Manhã de muito sol, aqui no jardim. E faz de conta que não estou num jardim, mas numa sala de concerto. Tudo ainda é expectativa. E existe nada mais gostoso do que a espera de uma boa coisa? Há silencio, e onde há silencio, há paraíso. O inferno, como dizem, além de quente é barulhento. E eis que começa o espetáculo. As borboletas, por sinal, amarelas, começam saltitar sobre as flores. Depois aparece o beija-flor, que deve ter um bico muito perfumado. Ele não chega a beijar as flores, mas suga o mel que há nelas. Não se contenta com uma somente. É grande a fome de beijos. Beijar... Haverá coisa mais gostosa? Já imaginou se não houvesse beijo no mundo? O beijo é uma transfusão de amor.
Mas voltemos ao espetáculo, aqui do jardim, com o céu azul lá em cima e a brisa desejando também beijar estas flores.
De repente, eis que aparece no cenário uma feia lagartixa, que também deseja participar da cena.
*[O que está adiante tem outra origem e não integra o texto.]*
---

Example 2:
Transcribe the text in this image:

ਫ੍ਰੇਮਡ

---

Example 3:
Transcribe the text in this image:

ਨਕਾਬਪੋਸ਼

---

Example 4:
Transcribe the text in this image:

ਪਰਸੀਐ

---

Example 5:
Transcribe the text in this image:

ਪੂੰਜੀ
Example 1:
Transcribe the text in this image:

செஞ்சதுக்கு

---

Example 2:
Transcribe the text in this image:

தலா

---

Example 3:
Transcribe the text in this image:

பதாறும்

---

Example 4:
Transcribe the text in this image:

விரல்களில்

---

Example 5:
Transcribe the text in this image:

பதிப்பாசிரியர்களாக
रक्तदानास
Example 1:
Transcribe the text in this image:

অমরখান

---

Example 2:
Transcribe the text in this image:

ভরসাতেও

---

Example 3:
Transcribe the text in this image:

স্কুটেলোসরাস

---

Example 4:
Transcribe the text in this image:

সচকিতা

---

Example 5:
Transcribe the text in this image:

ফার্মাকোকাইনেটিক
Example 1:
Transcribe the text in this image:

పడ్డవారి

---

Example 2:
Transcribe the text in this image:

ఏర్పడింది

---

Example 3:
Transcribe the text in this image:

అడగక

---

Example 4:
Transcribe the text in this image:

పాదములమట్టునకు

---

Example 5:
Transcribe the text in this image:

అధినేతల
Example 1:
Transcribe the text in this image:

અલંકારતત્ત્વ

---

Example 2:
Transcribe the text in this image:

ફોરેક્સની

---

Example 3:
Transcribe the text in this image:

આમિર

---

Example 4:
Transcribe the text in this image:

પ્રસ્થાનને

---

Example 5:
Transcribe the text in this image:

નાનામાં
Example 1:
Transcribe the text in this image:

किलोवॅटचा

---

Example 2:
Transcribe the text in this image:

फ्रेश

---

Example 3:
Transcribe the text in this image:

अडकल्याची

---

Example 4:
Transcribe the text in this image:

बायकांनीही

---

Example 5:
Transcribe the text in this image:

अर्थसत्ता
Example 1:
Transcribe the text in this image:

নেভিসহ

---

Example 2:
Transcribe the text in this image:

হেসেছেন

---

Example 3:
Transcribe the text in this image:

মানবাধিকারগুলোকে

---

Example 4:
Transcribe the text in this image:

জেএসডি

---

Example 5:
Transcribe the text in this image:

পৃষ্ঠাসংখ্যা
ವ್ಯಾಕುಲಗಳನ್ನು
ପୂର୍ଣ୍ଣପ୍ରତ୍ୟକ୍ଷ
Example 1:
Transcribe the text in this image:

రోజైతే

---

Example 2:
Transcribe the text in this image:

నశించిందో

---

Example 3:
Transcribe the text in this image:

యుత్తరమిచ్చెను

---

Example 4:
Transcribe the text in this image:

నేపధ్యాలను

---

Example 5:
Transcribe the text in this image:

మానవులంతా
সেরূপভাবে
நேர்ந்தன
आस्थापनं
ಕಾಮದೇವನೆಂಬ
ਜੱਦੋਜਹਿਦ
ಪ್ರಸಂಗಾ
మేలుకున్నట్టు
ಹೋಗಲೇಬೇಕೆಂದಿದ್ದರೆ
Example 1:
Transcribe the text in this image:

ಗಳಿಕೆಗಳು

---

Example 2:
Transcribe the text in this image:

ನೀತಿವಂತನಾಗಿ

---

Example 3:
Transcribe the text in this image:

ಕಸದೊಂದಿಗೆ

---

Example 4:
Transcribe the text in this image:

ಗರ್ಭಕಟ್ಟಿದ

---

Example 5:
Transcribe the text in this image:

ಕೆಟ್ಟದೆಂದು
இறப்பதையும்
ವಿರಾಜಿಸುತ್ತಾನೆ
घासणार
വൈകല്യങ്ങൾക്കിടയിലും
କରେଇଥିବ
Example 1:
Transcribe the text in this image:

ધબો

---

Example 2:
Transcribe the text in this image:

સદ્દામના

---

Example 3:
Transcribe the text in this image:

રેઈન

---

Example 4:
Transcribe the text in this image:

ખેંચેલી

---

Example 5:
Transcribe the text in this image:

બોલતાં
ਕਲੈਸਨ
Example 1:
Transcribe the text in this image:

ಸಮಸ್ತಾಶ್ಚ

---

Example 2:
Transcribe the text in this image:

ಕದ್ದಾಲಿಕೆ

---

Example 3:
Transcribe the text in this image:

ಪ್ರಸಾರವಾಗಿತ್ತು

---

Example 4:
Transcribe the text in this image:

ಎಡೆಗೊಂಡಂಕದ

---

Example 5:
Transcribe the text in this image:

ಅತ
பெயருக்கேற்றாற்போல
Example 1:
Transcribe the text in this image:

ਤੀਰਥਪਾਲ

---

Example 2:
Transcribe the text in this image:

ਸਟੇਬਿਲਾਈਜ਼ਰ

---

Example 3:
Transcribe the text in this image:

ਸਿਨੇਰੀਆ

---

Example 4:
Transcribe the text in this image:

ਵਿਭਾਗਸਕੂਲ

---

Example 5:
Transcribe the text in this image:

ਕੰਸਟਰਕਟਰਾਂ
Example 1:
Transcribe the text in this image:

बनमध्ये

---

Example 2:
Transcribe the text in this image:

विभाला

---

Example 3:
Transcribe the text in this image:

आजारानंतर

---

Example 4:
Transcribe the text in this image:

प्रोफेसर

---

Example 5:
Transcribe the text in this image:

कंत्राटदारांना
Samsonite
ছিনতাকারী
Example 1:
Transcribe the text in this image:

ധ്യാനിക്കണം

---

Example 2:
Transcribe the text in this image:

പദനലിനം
Ela fica parada num canto, aguardando que lhe venha à boca um colorida borboleta. E eu fico torcendo pelas borboletas. Tão lindas!... A lagartixa decerto tem uma inveja danada das borboletas, por que elas são coloridas e podem voar.
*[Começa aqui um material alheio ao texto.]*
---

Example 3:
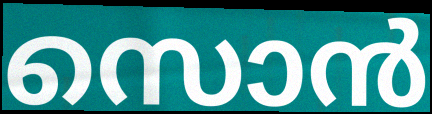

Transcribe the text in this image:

സൊൻ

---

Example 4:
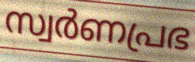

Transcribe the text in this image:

സ്വർണപ്രഭ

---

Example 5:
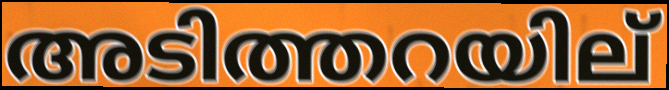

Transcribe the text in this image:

അടിത്തറയില്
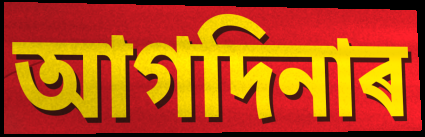
আগদিনাৰ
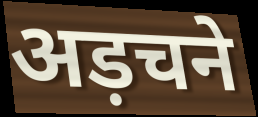
अड़चने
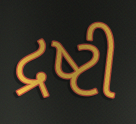
દ્રષ્ટી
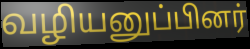
வழியனுப்பினர்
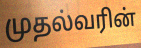
முதல்வரின்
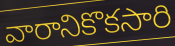
వారానికొకసారి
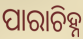
ପାରାଚିହ୍ନ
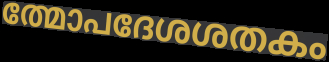
ത്മോപദേശശതകം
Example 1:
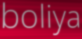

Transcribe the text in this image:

boliya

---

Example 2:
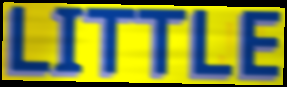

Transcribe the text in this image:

LITTLE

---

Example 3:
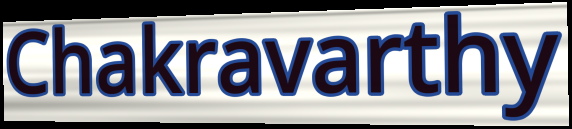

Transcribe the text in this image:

Chakravarthy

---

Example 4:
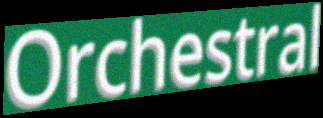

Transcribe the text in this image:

Orchestral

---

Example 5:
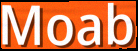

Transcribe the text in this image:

Moab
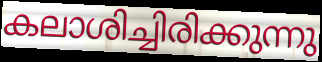
കലാശിച്ചിരിക്കുന്നു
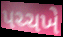
પચ્ચખે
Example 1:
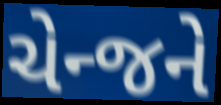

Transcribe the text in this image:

ચેન્જને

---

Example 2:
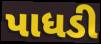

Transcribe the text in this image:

પાધડી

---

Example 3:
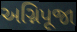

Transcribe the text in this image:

અગ્નિપૂજા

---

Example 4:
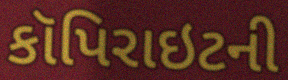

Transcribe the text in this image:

કૉપિરાઇટની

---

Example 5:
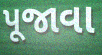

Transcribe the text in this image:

પૂજાવા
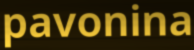
pavonina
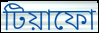
টিয়াফো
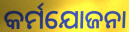
କର୍ମଯୋଜନା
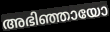
അഭിഞ്ഞായോ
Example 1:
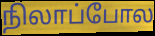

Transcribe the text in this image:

நிலாப்போல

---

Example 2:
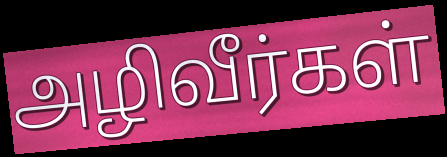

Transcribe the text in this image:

அழிவீர்கள்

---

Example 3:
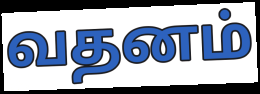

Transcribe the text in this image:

வதனம்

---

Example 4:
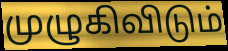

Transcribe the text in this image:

முழுகிவிடும்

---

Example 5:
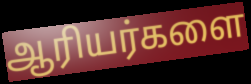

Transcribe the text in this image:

ஆரியர்களை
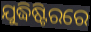
ଯୁଦ୍ଧିଷ୍ଟିରରେ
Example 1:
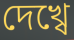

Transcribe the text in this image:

দেখ্বে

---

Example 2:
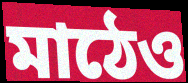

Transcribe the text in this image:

মাঠেও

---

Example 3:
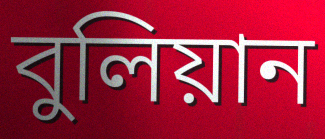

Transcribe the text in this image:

বুলিয়ান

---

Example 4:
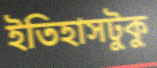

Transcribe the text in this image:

ইতিহাসটুকু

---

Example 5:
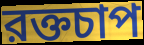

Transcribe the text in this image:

রক্তচাপ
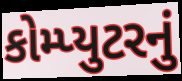
કોમ્પ્યુટરનું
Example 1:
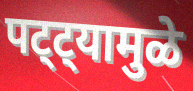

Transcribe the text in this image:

पट्ट्यामुळे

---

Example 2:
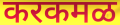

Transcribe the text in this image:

करकमळ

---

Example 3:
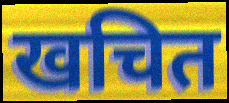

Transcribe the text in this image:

खचित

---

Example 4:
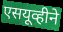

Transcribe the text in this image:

एसयूव्हीने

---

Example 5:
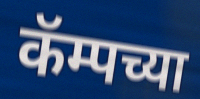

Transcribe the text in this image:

कॅम्पच्या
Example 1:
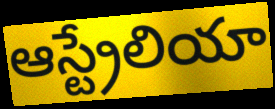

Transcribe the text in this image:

ఆస్ట్రేలియా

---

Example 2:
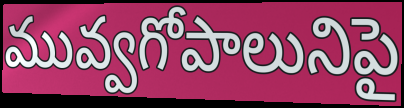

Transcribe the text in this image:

మువ్వగోపాలునిపై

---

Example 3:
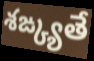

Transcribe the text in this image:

శఙ్క్యతే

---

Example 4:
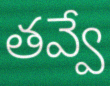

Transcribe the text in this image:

తవ్వే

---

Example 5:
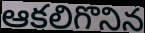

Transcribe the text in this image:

ఆకలిగొనిన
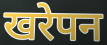
खरेपन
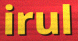
irul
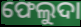
ଫେଲୁଦା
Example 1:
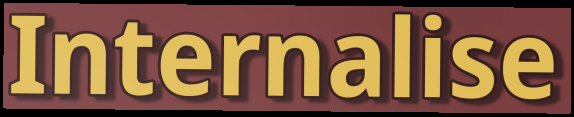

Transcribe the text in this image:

Internalise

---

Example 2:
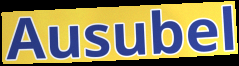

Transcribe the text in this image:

Ausubel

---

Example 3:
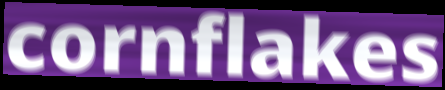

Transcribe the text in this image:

cornflakes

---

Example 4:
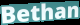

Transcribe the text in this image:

Bethan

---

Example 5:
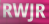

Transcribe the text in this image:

RWJR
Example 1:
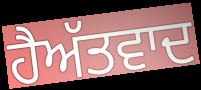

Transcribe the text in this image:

ਹੈਅੱਤਵਾਦ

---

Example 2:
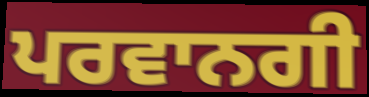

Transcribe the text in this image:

ਪਰਵਾਨਗੀ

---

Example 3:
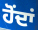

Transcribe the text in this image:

ਹੋਂਦਾਂ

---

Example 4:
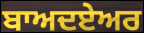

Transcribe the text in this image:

ਬਾਅਦਏਅਰ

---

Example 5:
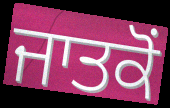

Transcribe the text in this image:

ਜਾਤਕੋਂ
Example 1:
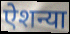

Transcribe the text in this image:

ऐशन्या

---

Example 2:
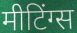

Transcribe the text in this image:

मीटिंग्स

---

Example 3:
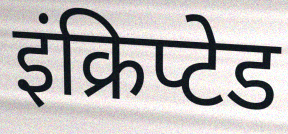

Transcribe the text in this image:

इंक्रिप्टेड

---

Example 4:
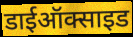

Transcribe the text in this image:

डाईऑक्साइड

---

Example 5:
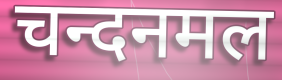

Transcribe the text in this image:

चन्दनमल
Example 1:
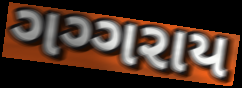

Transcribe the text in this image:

ગગ્ગરાય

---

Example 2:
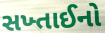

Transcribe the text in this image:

સખ્તાઈનો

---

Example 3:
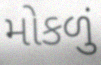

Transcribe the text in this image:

મોકળું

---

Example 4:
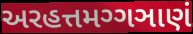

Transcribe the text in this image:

અરહત્તમગ્ગઞાણં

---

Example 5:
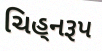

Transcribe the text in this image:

ચિહ્‌નરૂપ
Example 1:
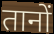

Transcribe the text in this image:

तानों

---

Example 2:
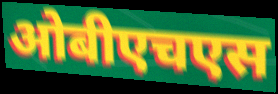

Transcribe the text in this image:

ओबीएचएस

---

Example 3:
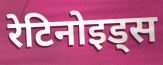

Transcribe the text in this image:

रेटिनोइड्स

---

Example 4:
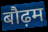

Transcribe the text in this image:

बौढ़म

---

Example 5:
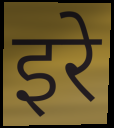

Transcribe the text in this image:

इरे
Mas, por que condenar as lagartixas? É e compreensível que todos aqueles que se arrastam no chão tenham inveja dos que se elevam nos ares. As lagartixas não voam, embora corram que nem uma bala.
O sol já está chegando muito forte, e já é tempo de sair do jardim. A lagartixa desistiu de abocanhar a borboleta, que ainda saltita delicadamente sobre as flores, como as mãos do pianista sobre o teclado do piano.
A lagartixa agora resolveu subir no pé de palmeira, para lá do alto ficar contemplando as borboletas, no seu belo bailado.
Como foram terapêuticos para este cronista estes minutos aqui no jardim! A gente sai com a alma perfumada de poesia. E saber que há tanta gente que passa indiferente por um jardim... Ah, Jesus venha de novo convidar os homens prosaicos a contemplar os lírios do campo. E com eles aprender a lição da transcendência.